In the will in question, immediately following a provision for payment of debts and funeral expenses, comes the residuary clause in which the testator devises and bequeaths to his two children, Henrietta Seitz and Myrtle Magrum, “ all the rest, residue and remainder of my property, both real and personal.” Paragraph 3 directs that the executor sell and convert into cash any and all real property of which testator may die seized. In paragraph 4 testator’s daughter Henrietta Seitz is given the option within one year after testator’s death to purchase from the executor the testator’s home for the sum of $8,000. The learned surrogate has determined that in and by this 4th paragraph the testator intended that the $8,000 was to be the purchase price of one-half of the property, and that the $8,000, if paid, should all go to Myrtle M. Magrum.

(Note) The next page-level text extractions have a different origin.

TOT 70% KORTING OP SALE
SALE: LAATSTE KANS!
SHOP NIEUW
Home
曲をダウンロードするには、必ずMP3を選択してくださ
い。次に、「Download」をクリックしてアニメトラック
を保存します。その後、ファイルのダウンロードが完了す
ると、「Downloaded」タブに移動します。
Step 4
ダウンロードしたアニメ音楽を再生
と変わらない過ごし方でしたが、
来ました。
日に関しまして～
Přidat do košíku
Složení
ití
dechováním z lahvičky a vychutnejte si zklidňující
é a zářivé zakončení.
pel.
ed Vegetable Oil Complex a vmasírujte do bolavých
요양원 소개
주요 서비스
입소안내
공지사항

We are unable to concur in this construction. If the testator had intended to provide that Henrietta Seitz might obtain title to the homestead by paying her sister $8,000, or that the premises might be sold to Henrietta for $16,000, he could easily have said so directly. The plain language of the will seems to import that the testator desired to give his daughter Henrietta the privilege of obtaining title to this homestead upon payment to the executor of the sum of $8,000, whatever the value of the property. The position in the will of the residuary clause and the clause providing for converting real property into cash, preceding the clause giving the purchase privilege to Henrietta Seitz, is of no significance.

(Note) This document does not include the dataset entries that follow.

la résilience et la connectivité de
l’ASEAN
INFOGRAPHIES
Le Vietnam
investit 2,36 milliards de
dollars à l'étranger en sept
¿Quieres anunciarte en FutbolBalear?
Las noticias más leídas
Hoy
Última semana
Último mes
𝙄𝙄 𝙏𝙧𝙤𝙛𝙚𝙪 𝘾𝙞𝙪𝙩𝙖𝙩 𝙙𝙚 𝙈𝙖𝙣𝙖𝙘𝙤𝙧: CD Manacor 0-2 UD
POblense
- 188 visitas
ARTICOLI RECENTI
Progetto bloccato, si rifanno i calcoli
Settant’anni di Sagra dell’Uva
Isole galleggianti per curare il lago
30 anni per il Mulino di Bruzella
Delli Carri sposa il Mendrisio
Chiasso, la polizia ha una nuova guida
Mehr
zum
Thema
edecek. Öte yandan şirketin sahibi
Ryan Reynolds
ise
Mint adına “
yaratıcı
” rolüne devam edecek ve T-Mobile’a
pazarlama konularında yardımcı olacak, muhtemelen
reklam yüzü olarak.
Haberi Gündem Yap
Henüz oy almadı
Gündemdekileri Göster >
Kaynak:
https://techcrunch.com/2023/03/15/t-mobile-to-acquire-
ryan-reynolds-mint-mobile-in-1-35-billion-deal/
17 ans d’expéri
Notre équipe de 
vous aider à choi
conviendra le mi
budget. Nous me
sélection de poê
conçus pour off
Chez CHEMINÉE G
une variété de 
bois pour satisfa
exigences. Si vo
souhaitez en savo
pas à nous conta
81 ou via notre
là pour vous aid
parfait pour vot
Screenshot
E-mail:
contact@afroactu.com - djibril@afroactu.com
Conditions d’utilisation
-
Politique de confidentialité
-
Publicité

The performance of the duties incumbent upon the executor under these clauses of the will must necessarily await for one year the exercise of the privilege specified in paragraph 4.
The decree appealed from should be reversed and the matter remitted to the Surrogate’s Court for the entry of a decree in accordance with this opinion.
All concur. Present — Hubbs, P. J., Sears, Crouch, Taylor and Sawyer, JJ.
Decree reversed, with costs, and matter remitted to the Surrogate’s Court with directions to enter a decree in accordance with the opinion.